July 6, 2015
We got married on Thursday, July 2nd, six days after the Supreme Court of the United States “It is so ordered” that we could. Standing in our friend Mike’s judge’s chambers, with my mom and Shiv as witnesses, we said the vows we had written just a few nights before, exchanged rings, alternately beaming and fighting back tears. It took all of ten minutes and it was perfect.
We had come downtown a few days before, on Monday, to get our marriage license, not knowing at all how that would go. Mike had told us that he could issue a waiver for the 72-hour waiting period, if necessary. Jill made me put two hours’ worth of change in the parking meter. We walked into the building, went to the wrong office at first, giggled in the elevator, made it to the right place, and walked right in—there was no line. A clerk called us over, asked for our IDs & our money, and before we knew it, we were raising our right hands and swearing that all of the information on our marriage license was correct. Bizarrely, wonderfully, shockingly easy.
As Jill so rightly said later, when you’ve been leaning into the wind your whole life, prepared to meet resistance, prepared to fight, that posture becomes invisible to you—until it’s no longer necessary anymore.

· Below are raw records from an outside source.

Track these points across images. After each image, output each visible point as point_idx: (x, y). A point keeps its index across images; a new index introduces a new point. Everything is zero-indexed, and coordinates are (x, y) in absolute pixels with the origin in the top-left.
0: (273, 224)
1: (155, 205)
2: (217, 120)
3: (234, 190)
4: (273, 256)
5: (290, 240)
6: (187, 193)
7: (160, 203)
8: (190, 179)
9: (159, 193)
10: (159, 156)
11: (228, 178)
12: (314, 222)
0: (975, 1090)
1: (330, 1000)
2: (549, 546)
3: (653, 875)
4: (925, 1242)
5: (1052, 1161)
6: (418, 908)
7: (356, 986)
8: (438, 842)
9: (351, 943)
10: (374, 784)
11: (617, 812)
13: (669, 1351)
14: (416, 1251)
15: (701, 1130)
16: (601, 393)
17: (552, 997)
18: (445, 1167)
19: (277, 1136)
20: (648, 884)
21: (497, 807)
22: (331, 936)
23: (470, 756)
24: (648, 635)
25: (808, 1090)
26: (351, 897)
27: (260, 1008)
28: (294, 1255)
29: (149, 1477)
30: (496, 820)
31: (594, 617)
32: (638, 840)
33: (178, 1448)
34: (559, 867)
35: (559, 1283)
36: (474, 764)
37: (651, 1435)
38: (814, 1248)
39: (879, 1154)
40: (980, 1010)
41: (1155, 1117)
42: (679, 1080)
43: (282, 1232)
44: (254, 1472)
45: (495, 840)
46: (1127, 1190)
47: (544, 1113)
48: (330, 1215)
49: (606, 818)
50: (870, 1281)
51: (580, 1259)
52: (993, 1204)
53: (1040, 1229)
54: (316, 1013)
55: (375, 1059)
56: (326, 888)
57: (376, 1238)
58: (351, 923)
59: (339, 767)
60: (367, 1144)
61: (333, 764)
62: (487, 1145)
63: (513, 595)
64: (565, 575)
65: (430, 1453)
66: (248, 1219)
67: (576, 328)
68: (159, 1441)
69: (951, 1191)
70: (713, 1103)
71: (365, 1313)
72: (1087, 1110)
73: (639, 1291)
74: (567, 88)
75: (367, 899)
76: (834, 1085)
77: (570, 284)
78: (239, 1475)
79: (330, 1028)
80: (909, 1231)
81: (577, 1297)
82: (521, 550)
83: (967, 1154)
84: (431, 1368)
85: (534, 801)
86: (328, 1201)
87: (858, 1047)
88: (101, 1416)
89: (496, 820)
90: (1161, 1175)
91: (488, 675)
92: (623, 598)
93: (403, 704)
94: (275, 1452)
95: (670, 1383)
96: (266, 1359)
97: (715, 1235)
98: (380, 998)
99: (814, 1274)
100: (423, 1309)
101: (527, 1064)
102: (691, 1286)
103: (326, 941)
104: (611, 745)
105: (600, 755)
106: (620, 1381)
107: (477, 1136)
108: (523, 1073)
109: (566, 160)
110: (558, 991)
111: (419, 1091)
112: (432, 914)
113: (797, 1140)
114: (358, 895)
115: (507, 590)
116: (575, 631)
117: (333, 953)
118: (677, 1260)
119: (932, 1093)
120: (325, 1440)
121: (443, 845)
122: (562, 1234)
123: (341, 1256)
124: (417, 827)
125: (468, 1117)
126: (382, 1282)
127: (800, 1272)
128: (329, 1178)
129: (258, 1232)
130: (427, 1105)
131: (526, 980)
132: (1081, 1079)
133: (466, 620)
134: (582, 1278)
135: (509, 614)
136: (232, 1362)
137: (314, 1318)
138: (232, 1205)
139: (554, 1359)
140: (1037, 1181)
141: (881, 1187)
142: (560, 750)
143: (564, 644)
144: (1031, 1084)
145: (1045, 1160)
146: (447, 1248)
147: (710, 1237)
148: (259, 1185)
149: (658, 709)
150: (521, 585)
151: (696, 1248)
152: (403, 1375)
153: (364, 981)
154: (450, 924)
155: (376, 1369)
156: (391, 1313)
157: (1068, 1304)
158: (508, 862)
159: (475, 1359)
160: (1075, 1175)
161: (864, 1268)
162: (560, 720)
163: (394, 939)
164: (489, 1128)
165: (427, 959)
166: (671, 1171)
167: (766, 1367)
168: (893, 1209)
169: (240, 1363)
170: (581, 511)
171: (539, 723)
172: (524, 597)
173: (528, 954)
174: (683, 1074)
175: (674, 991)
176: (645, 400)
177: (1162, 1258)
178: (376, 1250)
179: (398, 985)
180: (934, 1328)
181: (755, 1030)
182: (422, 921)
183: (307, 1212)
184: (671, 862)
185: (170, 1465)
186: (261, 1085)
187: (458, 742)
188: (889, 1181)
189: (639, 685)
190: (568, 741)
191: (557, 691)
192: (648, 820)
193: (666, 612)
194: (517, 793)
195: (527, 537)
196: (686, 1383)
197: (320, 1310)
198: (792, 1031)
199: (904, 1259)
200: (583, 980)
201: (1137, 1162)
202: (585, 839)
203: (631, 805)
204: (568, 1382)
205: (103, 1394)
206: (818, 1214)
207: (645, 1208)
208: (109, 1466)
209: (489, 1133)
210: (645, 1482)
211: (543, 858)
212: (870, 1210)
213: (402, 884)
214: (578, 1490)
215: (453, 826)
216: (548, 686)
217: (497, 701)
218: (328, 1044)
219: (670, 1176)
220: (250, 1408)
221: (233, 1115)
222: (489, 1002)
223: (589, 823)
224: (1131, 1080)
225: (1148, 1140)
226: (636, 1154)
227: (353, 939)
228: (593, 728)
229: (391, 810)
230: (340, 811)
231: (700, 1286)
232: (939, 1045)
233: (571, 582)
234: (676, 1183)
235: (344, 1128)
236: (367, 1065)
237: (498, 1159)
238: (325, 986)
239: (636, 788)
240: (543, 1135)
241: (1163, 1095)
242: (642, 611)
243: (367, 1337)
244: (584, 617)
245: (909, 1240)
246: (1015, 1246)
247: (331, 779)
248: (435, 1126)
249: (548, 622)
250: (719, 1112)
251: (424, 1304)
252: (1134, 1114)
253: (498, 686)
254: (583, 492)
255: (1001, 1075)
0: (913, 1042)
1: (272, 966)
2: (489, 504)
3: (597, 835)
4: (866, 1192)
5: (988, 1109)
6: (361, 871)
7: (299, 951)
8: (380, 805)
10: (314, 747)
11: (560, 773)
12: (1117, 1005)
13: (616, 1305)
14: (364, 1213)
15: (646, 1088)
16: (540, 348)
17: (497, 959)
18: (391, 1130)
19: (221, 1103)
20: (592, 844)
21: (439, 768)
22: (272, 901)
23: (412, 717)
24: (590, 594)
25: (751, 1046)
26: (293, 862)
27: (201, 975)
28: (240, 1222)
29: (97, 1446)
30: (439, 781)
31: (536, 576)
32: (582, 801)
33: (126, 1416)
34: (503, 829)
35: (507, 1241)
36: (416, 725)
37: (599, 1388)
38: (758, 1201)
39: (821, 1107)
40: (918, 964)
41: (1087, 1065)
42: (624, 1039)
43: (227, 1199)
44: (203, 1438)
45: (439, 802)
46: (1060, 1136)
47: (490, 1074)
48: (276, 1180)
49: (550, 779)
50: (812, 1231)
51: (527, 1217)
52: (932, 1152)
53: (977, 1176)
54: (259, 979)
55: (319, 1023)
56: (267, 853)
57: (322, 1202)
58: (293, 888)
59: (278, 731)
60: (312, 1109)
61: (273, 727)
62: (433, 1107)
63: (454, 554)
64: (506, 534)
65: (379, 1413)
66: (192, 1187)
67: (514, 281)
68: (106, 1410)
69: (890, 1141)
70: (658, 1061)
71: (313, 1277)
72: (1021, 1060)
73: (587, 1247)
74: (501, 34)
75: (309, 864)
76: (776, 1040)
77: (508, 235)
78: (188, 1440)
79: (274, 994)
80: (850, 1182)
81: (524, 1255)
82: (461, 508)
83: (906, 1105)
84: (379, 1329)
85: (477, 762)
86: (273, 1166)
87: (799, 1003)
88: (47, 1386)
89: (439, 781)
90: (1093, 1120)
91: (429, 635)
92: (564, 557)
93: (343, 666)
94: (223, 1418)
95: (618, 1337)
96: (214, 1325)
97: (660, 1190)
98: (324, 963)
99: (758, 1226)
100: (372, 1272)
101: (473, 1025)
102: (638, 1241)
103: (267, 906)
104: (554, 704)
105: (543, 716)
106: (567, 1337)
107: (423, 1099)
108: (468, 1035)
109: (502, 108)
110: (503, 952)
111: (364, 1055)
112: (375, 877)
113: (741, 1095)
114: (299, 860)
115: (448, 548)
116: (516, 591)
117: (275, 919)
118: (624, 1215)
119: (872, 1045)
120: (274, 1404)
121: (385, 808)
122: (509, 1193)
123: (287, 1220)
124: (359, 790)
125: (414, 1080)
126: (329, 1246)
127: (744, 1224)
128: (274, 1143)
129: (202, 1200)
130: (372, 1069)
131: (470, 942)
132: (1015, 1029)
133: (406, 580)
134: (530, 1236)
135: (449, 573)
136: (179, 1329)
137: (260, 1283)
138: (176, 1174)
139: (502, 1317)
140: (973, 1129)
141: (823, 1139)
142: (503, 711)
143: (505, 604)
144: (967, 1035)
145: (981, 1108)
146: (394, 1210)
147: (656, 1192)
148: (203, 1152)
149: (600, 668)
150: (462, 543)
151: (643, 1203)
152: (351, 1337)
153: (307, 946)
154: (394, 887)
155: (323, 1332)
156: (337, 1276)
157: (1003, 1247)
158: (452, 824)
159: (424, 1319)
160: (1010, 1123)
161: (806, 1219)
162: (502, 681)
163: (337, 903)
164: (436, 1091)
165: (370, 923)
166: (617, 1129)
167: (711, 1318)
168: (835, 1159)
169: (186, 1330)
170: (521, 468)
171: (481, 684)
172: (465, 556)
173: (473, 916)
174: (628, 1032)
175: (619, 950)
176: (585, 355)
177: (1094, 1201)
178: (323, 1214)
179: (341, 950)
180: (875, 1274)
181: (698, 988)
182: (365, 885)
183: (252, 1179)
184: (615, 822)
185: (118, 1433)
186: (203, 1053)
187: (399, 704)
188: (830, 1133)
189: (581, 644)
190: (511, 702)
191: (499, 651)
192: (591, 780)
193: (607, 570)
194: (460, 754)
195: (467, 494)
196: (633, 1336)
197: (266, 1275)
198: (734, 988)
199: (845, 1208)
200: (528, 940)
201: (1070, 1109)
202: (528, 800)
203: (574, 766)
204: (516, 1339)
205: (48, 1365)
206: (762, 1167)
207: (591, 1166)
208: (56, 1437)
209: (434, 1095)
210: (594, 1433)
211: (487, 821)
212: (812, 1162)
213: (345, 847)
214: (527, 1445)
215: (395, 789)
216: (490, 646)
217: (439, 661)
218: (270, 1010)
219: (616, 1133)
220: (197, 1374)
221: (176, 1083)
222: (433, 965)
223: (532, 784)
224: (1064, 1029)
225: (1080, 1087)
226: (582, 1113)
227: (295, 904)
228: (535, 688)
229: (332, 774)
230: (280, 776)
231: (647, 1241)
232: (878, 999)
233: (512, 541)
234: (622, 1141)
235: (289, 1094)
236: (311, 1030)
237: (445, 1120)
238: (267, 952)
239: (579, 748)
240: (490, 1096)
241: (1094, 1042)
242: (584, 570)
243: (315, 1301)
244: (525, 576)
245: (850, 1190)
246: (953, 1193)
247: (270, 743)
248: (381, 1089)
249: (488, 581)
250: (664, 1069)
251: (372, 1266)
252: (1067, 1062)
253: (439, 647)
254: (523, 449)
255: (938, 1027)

We went to get a marriage license, and it was no big deal. Which makes it a huge deal.
Nothing is different and yet everything has changed. The first couple of nights following the SCOTUS decision, Jill & I kept getting goofily excited about the things we would now have access to: “You can collect my Social Security!” “We can file taxes jointly!” “I can have a FLEX account now, too!” Things that come automatically with a marriage license. Things we couldn’t have before. Things that a lot of people take for granted.
People have asked, “Does it feel different?” and it doesn’t, really. It feels fun, and I grin like a nut whenever I see the ring on Jill’s finger, which matches the ring on my finger. It feels like a relief and a wonder, that it all actually happened and wasn’t just a dream. But, you know, there’s still laundry to do and a VERY energetic toddler to parent, so perhaps what it feels like is a renewing of the commitment we have had all along, now with some pretty swell rights and a really fancy piece of paper. The most humbling and wonderful piece of it all is the fact that so many people are so happy for us—genuinely, enthusiastically happy—in a way that’s made the past week feel like a celebration not only of a marriage, but of everything we’ve been gifted by grace.
PECAN WEDDING COOKIES
Recipe via Saveur
I couldn’t resist putting together thank you notes + gift bags for the dozen friends who rearranged their lives to meet us out for dinner after our ceremony, plus Mike, who made it all possible (and took beautiful photos, including the one you see here), and Michael, the executive chef who accommodated our party on such short notice.
These cookies, a taste memory from growing up in the South, were the homemade component; I rounded out the bag with “Eat, Drink, & Be Married” wine stoppers & bottle openers, Lake Champlain chocolate squares (so good), and Shiv-friendly kazoos, mini bottles of bubbles, & toy dinosaurs. What, doesn’t everyone put toy dinosaurs in their wedding gift bags??
16 T (1/2 lb.) good-quality, unsalted butter, softened
6 T + 1 cup confectioners’ sugar
1 ¾ cup all-purpose flour
2 cups pecans, toasted & finely chopped*
2 tsp. vanilla extract
Preheat the oven to 275°. Cream the butter & 6 T of confectioners’ sugar until fluffy. Slowly add the flour and mix until combined. Stir in the pecans and vanilla using a spatula. The dough may seem a bit crumbly, but it should come together when you work it a bit with your hands.
Roll the dough into approximately 1-inch balls; place on parchment paper-lined baking sheets. Bake, rotating sheets halfway, until the cookies are slightly browned and firm to the (gentle!) touch. Transfer the baking sheets to wire racks and allow the cookies to cool. When you’re reading, pour the remaining 1 cup of sugar into a shallow dish and roll each cookie in sugar until completely coated. Store in an airtight container.
*The original recipe does not call for toasting the pecans before chopping, but I much prefer the flavor that way!